-- START OF Excerpted passage --
From Mary Berry to Xbox Studios, the big winners and losers of 2014

Mary Berry
With 13.5 million viewers for the Great British Bake Off final, Mary Berry is more popular than Sherlock or the World Cup Final. Photograph: Mark Bourdillon

WINNER: Mary Berry, queen of The Great British Bake Off

With 13.5 million viewers for the Great British Bake Off final, Mary Berry is more popular than Sherlock or the World Cup Final. And she’s been on the cover of Radio Times so often, Doctor Who’s getting edgy. With Bake Off’s hugely successful transfer to BBC1 this year, the 79-year-old TV judge became the Cheryl Fernandez-Versini of baking – indeed, quite possibly the new Clare Balding. According to the tabloids, she’ll get her just deserts (desserts?) in 2015, with a 70% pay rise for the next series of Bake Off – to a very tasty £500,000.
-- END OF Excerpted passage --
# To do
a: According to the piece on the big winners and losers of 2014, why is Mary Berry more popular than Sherlock or the World Cup Final? Answer in one to three sentences.
b: Pick up the piece on the big winners and losers of 2014 after its last sentence and write the next part.
The data that follow play no part in this work.
-- START OF Given data --
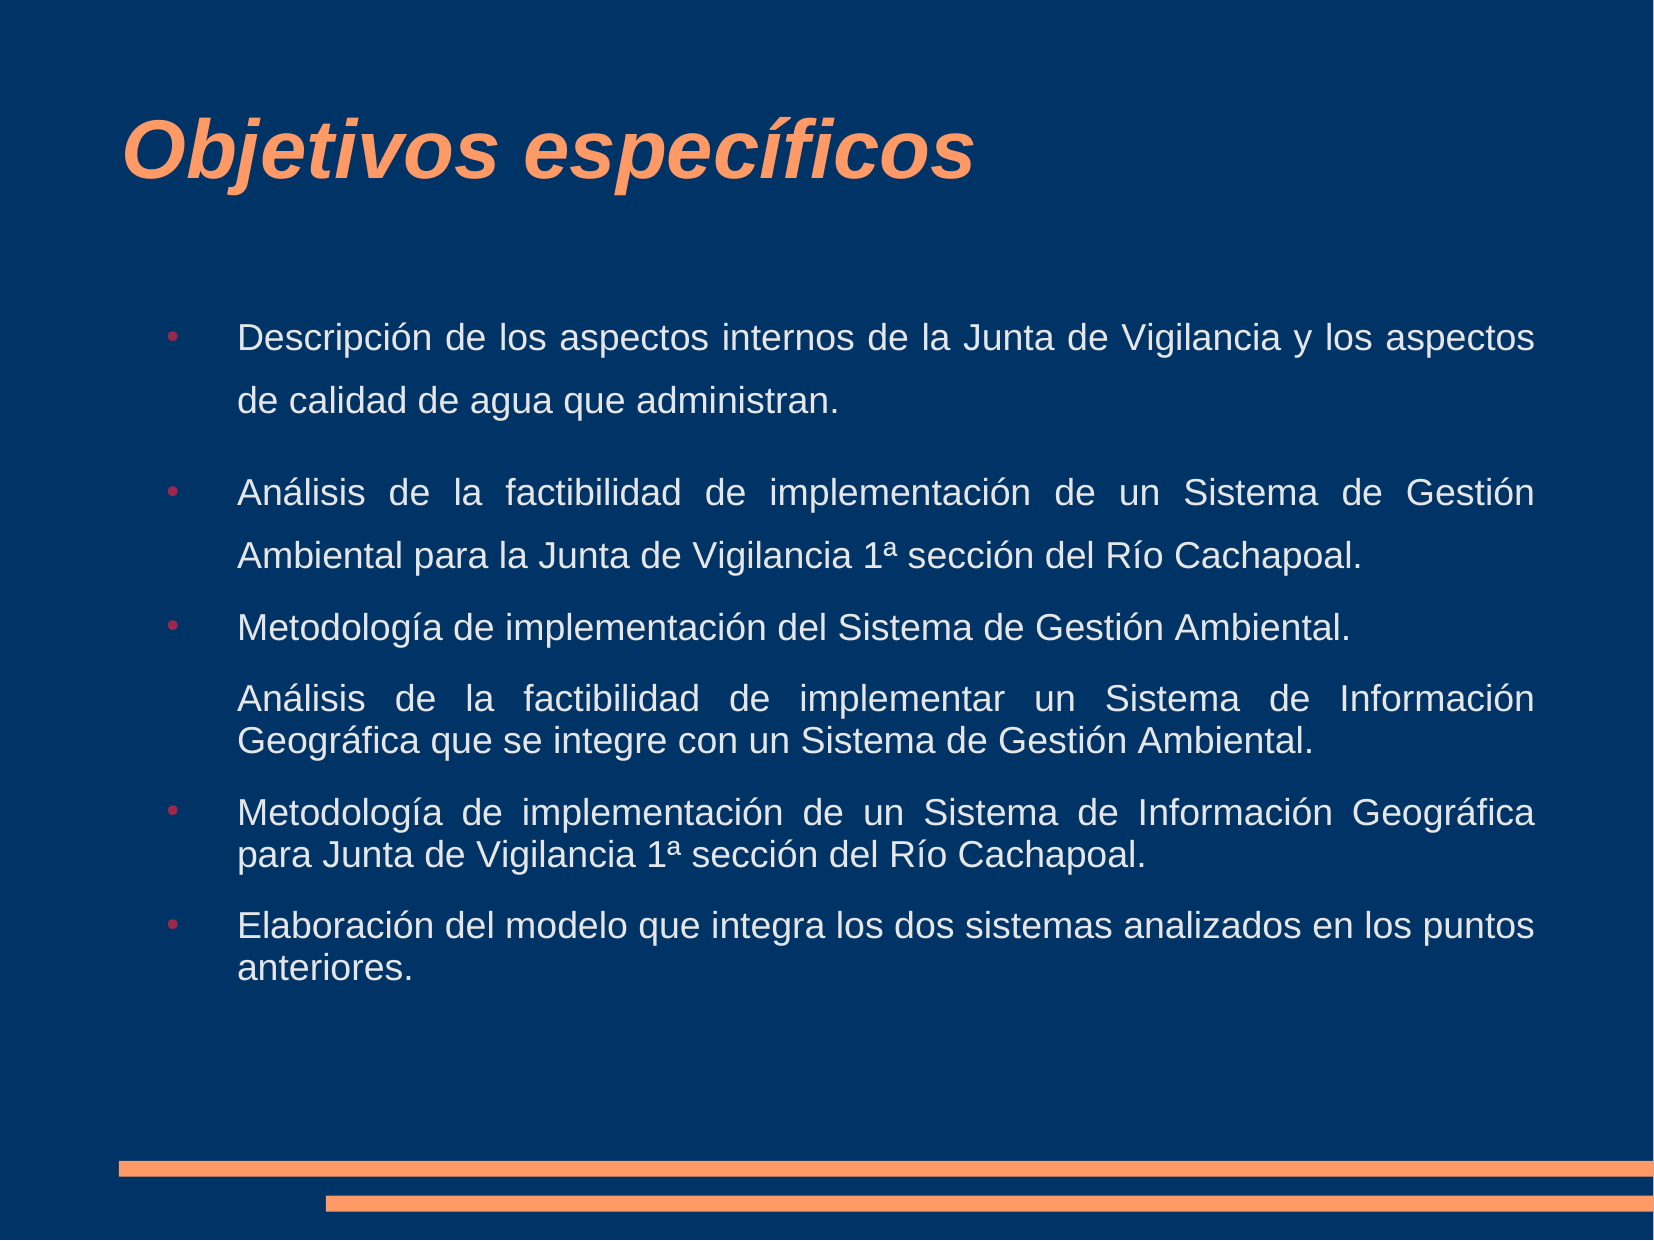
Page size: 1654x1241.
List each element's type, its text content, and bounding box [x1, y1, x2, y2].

list Descripción de los aspectos internos de la Junta de Vigilancia y los aspectos de calidad de agua que administran. Análisis de la factibilidad de implementación de un Sistema de Gestión Ambiental para la Junta de Vigilancia 1ª sección del Río Cachapoal. Metodología de implementación del Sistema de Gestión Ambiental. Análisis de la factibilidad de implementar un Sistema de Información Geográfica que se integre con un Sistema de Gestión Ambiental. Metodología de implementación de un Sistema de Información Geográfica para Junta de Vigilancia 1ª sección del Río Cachapoal. Elaboración del modelo que integra los dos sistemas analizados en los puntos anteriores. [154, 295, 1536, 1077]
title Objetivos específicos [121, 46, 1534, 254]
-- END OF Given data --
# Task results
a: The final of the Great British Bake Off drew 13.5 million viewers. That audience is the basis for calling her more popular than Sherlock or the World Cup Final.

b:
LOSER: BBC3

Fans of Don’t Tell the Bride and Snog, Marry, Avoid? will be weeping and wailing in their millions. In March, BBC director general Tony Hall announced plans to close yoof station BBC3 as a linear TV channel, taking it online only and slashing its commissioning budget by £50m. The proceeds will be funnelled into BBC1 drama and the BBC’s iPlayer ambitions, with the much-shrunk BBC3 set to rip up the TV commissioning rule book (or at least turn it into an app). Factual entertainment strands and traditional TV genres will be abandoned, with a new focus on Tumblr-friendly content that “Makes me laugh” or “Makes me think”. Which led Ian Hyland, the Daily Mirror’s waggish TV critic, to tweet: “As in: ‘Makes me laugh that this ever got made, makes me think – Why do I pay my licence fee?’”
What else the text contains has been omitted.